3. Training is the process of growing mature Christian vine-workers — that is, Christians who are mature enough in their faith to look for opportunities to serve others by prayerfully speaking God’s truth to them.  This is our aim in people work.  It involves not just ministry skills and competencies, but growth in convictions (understanding) and character (godliness).  This is a fundamental aspect of church life, and might involve a shift in the way we think about church (especially with respect to our reliance on sermons as the only means of growth).

4. Training (understood in this way) is the engine of gospel growth.  People move from being outsiders and unconverted through being followed up as new Christians and then growing into mature, stable Christians who are then in turn trained and mobilized to lead others through the ‘gospel growth’ process.
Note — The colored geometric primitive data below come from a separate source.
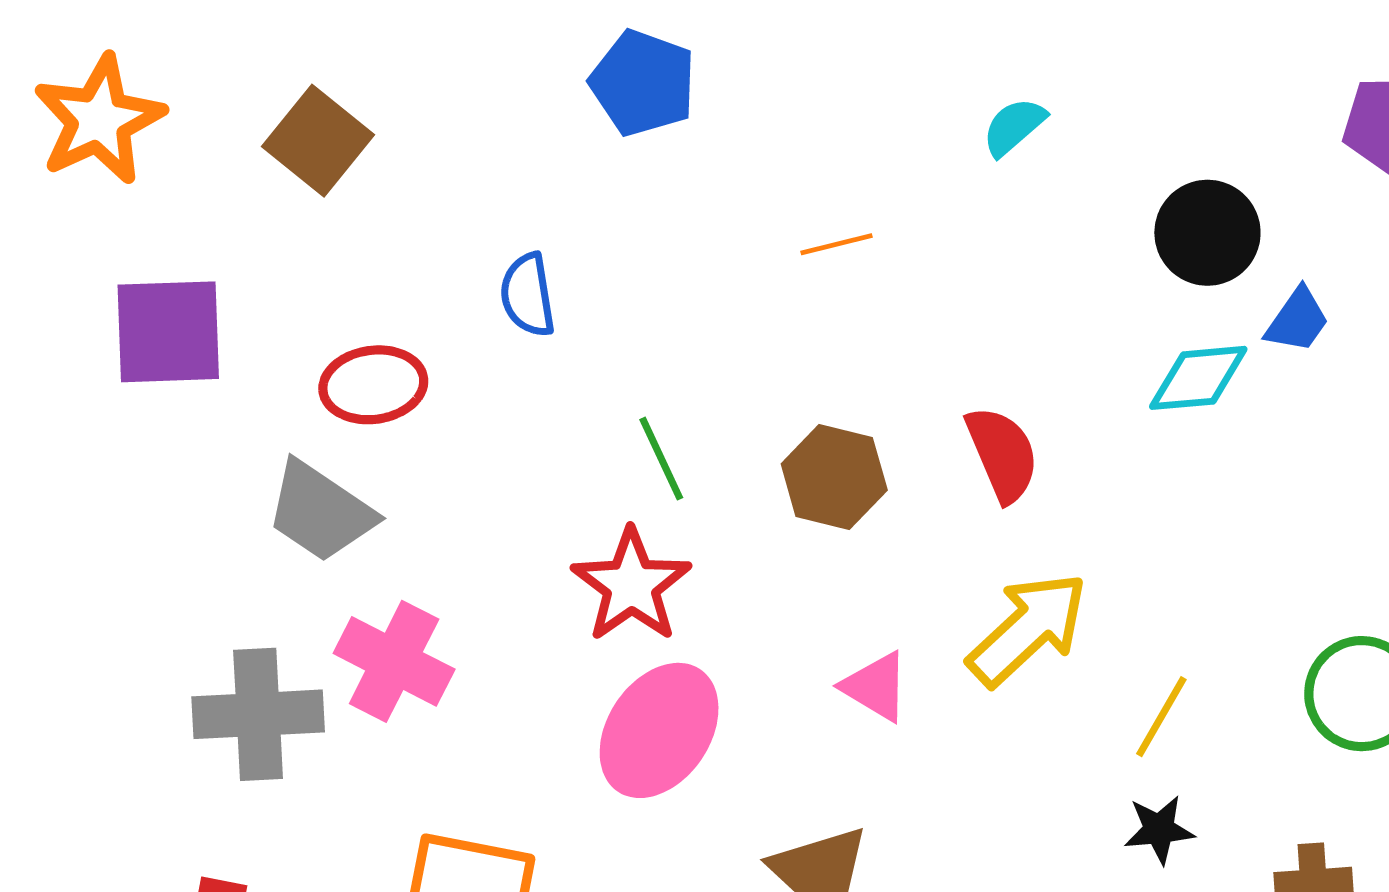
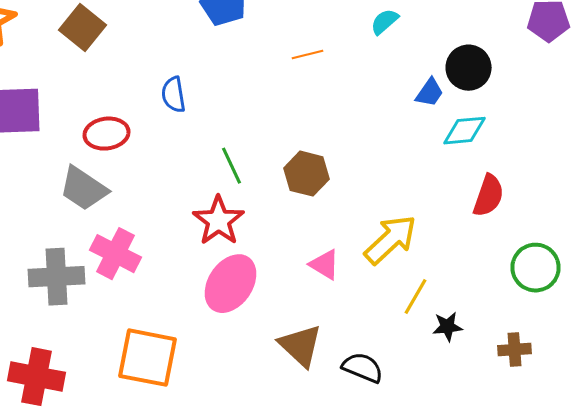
orange line: (836, 244) -> (308, 55), moved
blue trapezoid: (1297, 320) -> (430, 93), moved
red semicircle: (1002, 454) -> (488, 196), moved, turned 42
yellow line: (1161, 717) -> (416, 297), moved

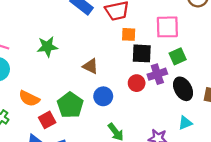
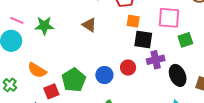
green star: (47, 47) -> (44, 26), moved
green square: (178, 56) -> (185, 40), moved
brown triangle: (91, 66) -> (89, 25), moved
red circle: (137, 83) -> (128, 68), moved

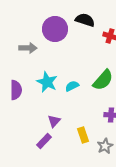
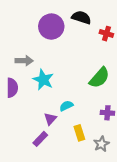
gray arrow: (28, 48) -> (24, 61), moved
cyan semicircle: (72, 86) -> (66, 106), moved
5. Recruiting and training a smaller group of co-workers is the first step towards recruiting and training all Christians as vine-workers.  You can’t personally minister to and train 130 people.  But you can start with ten, and those ten can work beside you — not only to minister personally to others, but to train others as well, who will in turn minister to others.  The ‘co-workers’, in other words, are not a different category — they are just a bunch of gifted potential ‘vine-workers’ who work beside you to get things moving.  It’s ministry multiplication through personal training, and it is one of the great needs of the contemporary church.